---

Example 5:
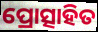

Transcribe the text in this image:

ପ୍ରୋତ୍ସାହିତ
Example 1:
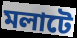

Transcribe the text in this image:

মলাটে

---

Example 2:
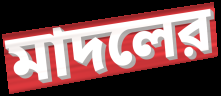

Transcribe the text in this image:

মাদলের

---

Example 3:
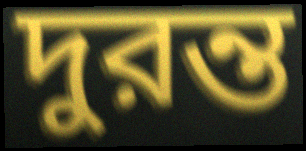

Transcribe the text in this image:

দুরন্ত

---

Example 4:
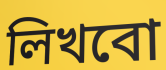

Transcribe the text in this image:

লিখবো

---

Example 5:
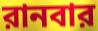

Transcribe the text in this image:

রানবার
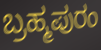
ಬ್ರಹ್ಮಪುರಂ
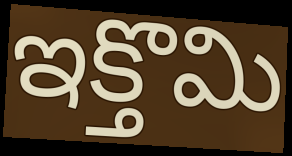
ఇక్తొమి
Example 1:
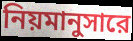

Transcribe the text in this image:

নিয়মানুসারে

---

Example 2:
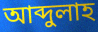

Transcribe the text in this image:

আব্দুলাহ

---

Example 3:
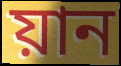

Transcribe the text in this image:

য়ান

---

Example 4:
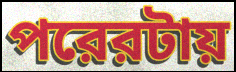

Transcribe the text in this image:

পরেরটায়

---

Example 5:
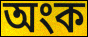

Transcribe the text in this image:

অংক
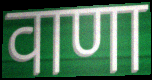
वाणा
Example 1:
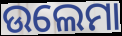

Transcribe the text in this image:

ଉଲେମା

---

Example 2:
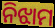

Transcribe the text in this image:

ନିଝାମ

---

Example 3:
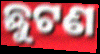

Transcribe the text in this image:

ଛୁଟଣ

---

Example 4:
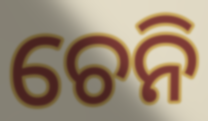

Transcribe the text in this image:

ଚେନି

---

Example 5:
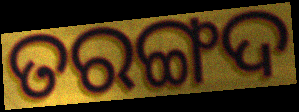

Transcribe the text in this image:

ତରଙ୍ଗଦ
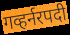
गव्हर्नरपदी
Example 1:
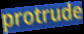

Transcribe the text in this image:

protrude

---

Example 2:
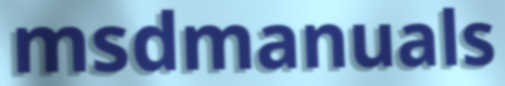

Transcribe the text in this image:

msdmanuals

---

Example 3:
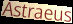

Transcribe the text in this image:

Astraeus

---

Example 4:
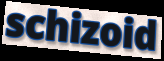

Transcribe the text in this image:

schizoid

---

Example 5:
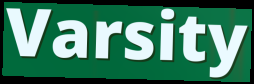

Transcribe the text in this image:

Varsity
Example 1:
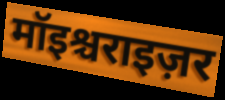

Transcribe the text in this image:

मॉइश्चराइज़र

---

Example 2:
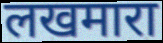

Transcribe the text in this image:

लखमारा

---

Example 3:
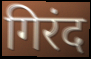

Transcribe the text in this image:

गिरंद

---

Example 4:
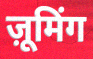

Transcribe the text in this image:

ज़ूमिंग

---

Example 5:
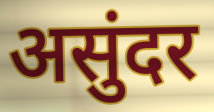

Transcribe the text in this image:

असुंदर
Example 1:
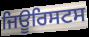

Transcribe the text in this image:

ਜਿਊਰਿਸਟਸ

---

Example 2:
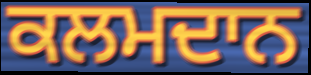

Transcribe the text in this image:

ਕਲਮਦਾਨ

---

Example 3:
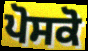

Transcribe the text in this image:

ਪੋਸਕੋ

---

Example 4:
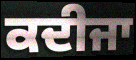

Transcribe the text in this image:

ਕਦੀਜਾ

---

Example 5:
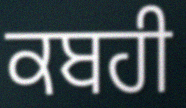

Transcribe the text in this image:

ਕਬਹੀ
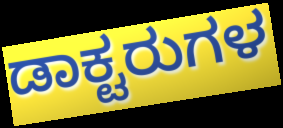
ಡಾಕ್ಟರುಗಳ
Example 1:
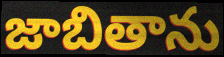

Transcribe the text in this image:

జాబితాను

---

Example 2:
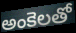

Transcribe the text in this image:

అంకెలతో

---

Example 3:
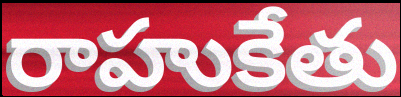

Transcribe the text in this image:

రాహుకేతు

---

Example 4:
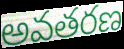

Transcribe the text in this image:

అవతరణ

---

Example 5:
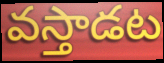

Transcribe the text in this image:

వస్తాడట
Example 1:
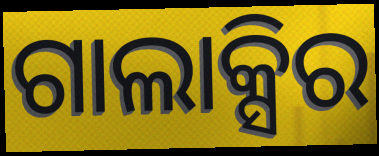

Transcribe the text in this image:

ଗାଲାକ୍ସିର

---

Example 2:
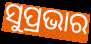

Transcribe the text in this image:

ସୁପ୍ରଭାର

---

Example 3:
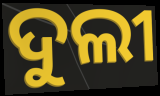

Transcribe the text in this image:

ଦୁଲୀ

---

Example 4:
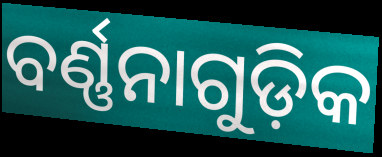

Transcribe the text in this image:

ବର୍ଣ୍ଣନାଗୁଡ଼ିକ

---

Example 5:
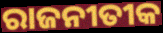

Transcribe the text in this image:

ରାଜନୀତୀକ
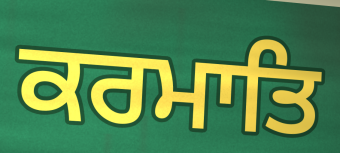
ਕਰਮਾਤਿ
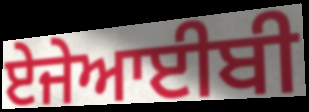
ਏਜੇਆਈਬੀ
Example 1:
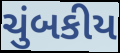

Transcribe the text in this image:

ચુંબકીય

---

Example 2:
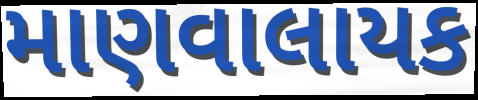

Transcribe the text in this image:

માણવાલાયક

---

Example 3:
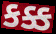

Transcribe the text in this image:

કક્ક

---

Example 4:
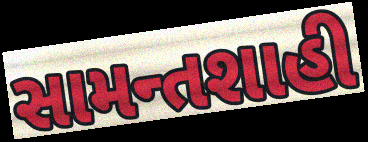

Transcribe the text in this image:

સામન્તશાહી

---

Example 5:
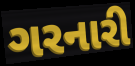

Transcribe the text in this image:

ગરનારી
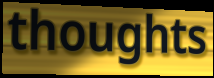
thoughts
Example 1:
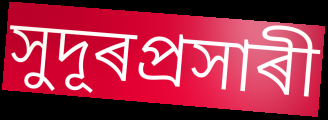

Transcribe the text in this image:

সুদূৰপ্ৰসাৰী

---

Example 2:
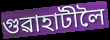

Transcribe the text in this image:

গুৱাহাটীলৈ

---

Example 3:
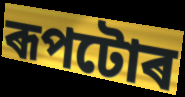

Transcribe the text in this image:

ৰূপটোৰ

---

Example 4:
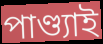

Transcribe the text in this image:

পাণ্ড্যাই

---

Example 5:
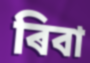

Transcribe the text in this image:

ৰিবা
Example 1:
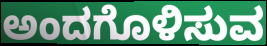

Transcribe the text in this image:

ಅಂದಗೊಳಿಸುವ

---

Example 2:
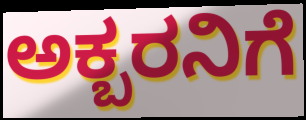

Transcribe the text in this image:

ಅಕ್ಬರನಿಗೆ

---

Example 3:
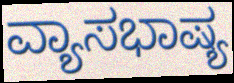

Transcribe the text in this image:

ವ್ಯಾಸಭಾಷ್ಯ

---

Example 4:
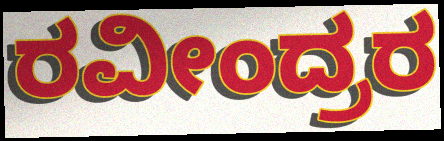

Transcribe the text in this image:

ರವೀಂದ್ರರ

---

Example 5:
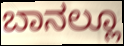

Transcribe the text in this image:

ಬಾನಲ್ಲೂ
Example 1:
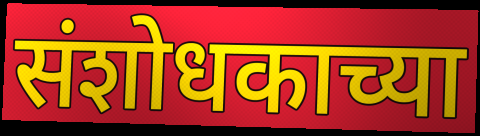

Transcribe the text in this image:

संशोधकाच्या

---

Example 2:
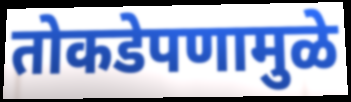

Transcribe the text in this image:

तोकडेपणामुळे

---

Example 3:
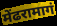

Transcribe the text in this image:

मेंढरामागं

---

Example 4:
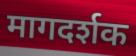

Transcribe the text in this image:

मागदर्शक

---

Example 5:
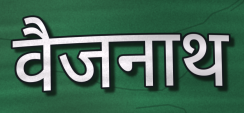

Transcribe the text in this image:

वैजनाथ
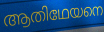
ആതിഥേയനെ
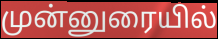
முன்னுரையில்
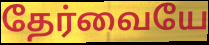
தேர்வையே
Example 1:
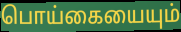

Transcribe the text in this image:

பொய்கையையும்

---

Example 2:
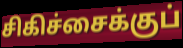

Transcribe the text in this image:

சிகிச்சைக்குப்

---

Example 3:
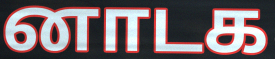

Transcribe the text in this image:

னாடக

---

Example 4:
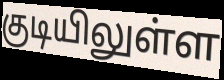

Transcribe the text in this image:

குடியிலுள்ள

────────

Extract every line of the data above word for word, from the first line through the last, and leave the pictures out of your answer.

- [Solution for this problem]
---

Example 5:

Transcribe the text in this image:

ପ୍ରୋତ୍ସାହିତ
Example 1:

Transcribe the text in this image:

মলাটে

---

Example 2:

Transcribe the text in this image:

মাদলের

---

Example 3:

Transcribe the text in this image:

দুরন্ত

---

Example 4:

Transcribe the text in this image:

লিখবো

---

Example 5:

Transcribe the text in this image:

রানবার
ಬ್ರಹ್ಮಪುರಂ
ఇక్తొమి
Example 1:

Transcribe the text in this image:

নিয়মানুসারে

---

Example 2:

Transcribe the text in this image:

আব্দুলাহ

---

Example 3:

Transcribe the text in this image:

য়ান

---

Example 4:

Transcribe the text in this image:

পরেরটায়

---

Example 5:

Transcribe the text in this image:

অংক
वाणा
Example 1:

Transcribe the text in this image:

ଉଲେମା

---

Example 2:

Transcribe the text in this image:

ନିଝାମ

---

Example 3:

Transcribe the text in this image:

ଛୁଟଣ

---

Example 4:

Transcribe the text in this image:

ଚେନି

---

Example 5:

Transcribe the text in this image:

ତରଙ୍ଗଦ
गव्हर्नरपदी
Example 1:

Transcribe the text in this image:

protrude

---

Example 2:

Transcribe the text in this image:

msdmanuals

---

Example 3:

Transcribe the text in this image:

Astraeus

---

Example 4:

Transcribe the text in this image:

schizoid

---

Example 5:

Transcribe the text in this image:

Varsity
Example 1:

Transcribe the text in this image:

मॉइश्चराइज़र

---

Example 2:

Transcribe the text in this image:

लखमारा

---

Example 3:

Transcribe the text in this image:

गिरंद

---

Example 4:

Transcribe the text in this image:

ज़ूमिंग

---

Example 5:

Transcribe the text in this image:

असुंदर
Example 1:

Transcribe the text in this image:

ਜਿਊਰਿਸਟਸ

---

Example 2:

Transcribe the text in this image:

ਕਲਮਦਾਨ

---

Example 3:

Transcribe the text in this image:

ਪੋਸਕੋ

---

Example 4:

Transcribe the text in this image:

ਕਦੀਜਾ

---

Example 5:

Transcribe the text in this image:

ਕਬਹੀ
ಡಾಕ್ಟರುಗಳ
Example 1:

Transcribe the text in this image:

జాబితాను

---

Example 2:

Transcribe the text in this image:

అంకెలతో

---

Example 3:

Transcribe the text in this image:

రాహుకేతు

---

Example 4:

Transcribe the text in this image:

అవతరణ

---

Example 5:

Transcribe the text in this image:

వస్తాడట
Example 1:

Transcribe the text in this image:

ଗାଲାକ୍ସିର

---

Example 2:

Transcribe the text in this image:

ସୁପ୍ରଭାର

---

Example 3:

Transcribe the text in this image:

ଦୁଲୀ

---

Example 4:

Transcribe the text in this image:

ବର୍ଣ୍ଣନାଗୁଡ଼ିକ

---

Example 5:

Transcribe the text in this image:

ରାଜନୀତୀକ
ਕਰਮਾਤਿ
ਏਜੇਆਈਬੀ
Example 1:

Transcribe the text in this image:

ચુંબકીય

---

Example 2:

Transcribe the text in this image:

માણવાલાયક

---

Example 3:

Transcribe the text in this image:

કક્ક

---

Example 4:

Transcribe the text in this image:

સામન્તશાહી

---

Example 5:

Transcribe the text in this image:

ગરનારી
thoughts
Example 1:

Transcribe the text in this image:

সুদূৰপ্ৰসাৰী

---

Example 2:

Transcribe the text in this image:

গুৱাহাটীলৈ

---

Example 3:

Transcribe the text in this image:

ৰূপটোৰ

---

Example 4:

Transcribe the text in this image:

পাণ্ড্যাই

---

Example 5:

Transcribe the text in this image:

ৰিবা
Example 1:

Transcribe the text in this image:

ಅಂದಗೊಳಿಸುವ

---

Example 2:

Transcribe the text in this image:

ಅಕ್ಬರನಿಗೆ

---

Example 3:

Transcribe the text in this image:

ವ್ಯಾಸಭಾಷ್ಯ

---

Example 4:

Transcribe the text in this image:

ರವೀಂದ್ರರ

---

Example 5:

Transcribe the text in this image:

ಬಾನಲ್ಲೂ
Example 1:

Transcribe the text in this image:

संशोधकाच्या

---

Example 2:

Transcribe the text in this image:

तोकडेपणामुळे

---

Example 3:

Transcribe the text in this image:

मेंढरामागं

---

Example 4:

Transcribe the text in this image:

मागदर्शक

---

Example 5:

Transcribe the text in this image:

वैजनाथ
ആതിഥേയനെ
முன்னுரையில்
தேர்வையே
Example 1:

Transcribe the text in this image:

பொய்கையையும்

---

Example 2:

Transcribe the text in this image:

சிகிச்சைக்குப்

---

Example 3:

Transcribe the text in this image:

னாடக

---

Example 4:

Transcribe the text in this image:

குடியிலுள்ள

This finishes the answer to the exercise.